The real question is whether the U.S. steel industry has the capacity to supply every pipeline project in the United States, said Libby Toudouze, portfolio manager at Cushing Asset Management. “Let’s say in 2017, 2018 we need 300 miles of pipeline and the U.S. steel companies’ maximum capacity could crank out 100 miles of pipe. It’s not reasonable for us to hold up the 200 miles of pipeline because the U.S. guys can’t scale to get there,” she said.

On the other hand, a requirement to use domestic steel would almost certainly violate 70 years of settled international trade law. Countries around the world traded more than $20 trillion in goods and services in 2015, and almost all that moves under the rules of the World Trade Organization (“World Trade Statistical Review”, WTO, 2016). The WTO, and its forerunner the General Agreement on Tariffs and Trade, is one of the pillars of post-war prosperity and a major reason the global economy has never suffered another collapse like the 1930s. GATT/WTO members are required to give the same treatment to imports from all other members, so any privilege given to an importer from one country must be given to importers from all other WTO members.
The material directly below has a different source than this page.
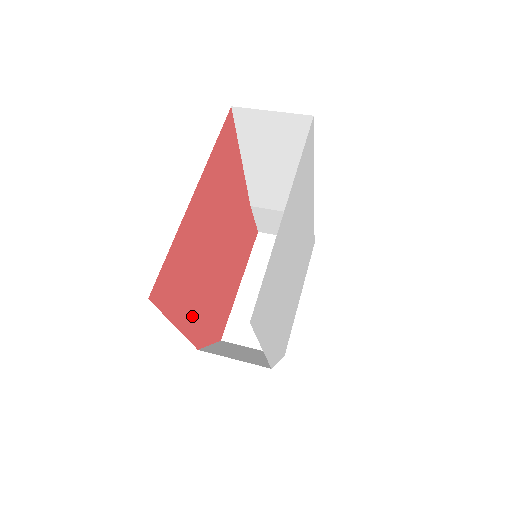
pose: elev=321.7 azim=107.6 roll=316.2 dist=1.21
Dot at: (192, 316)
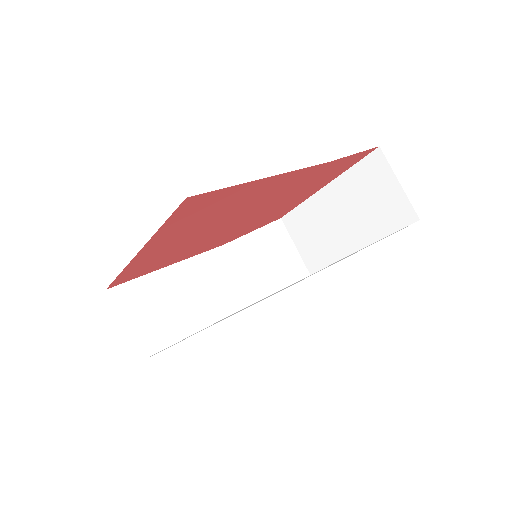
Dot at: (197, 251)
According to Reuter’s John Kemp, the plan to require the use of U.S. steel in U.S. pipelines is a textbook case of a local content requirement the GATT/WTO has long held is inconsistent with Article III:4.
Trump’s plan to require U.S. pipelines to be built with U.S. steel is clearly inconsistent with the national treatment obligation set out in Article III:4

“The products of the territory of any contracting party imported into the territory of any other contracting party shall be accorded treatment no less favorable than that accorded to like products of national origin in respect of all laws, regulations and requirements affecting their internal sale, offering for sale, purchase, transportation, distribution or use.”

The United States has challenged content requirements applied by India (solar cells), Argentina (import licenses), China (tax refunds, auto parts), Turkey (rice), Canada (wheat, auto parts) and the Philippines (auto parts) among others. In fact, the United States has brought more challenges to local content requirements than any other member of the WTO. The blunt reality for the Trump administration is that there is no way to make pipeline approvals conditional on the use of U.S. steel without undermining the U.S. goal of fair market access for U.S. exporters.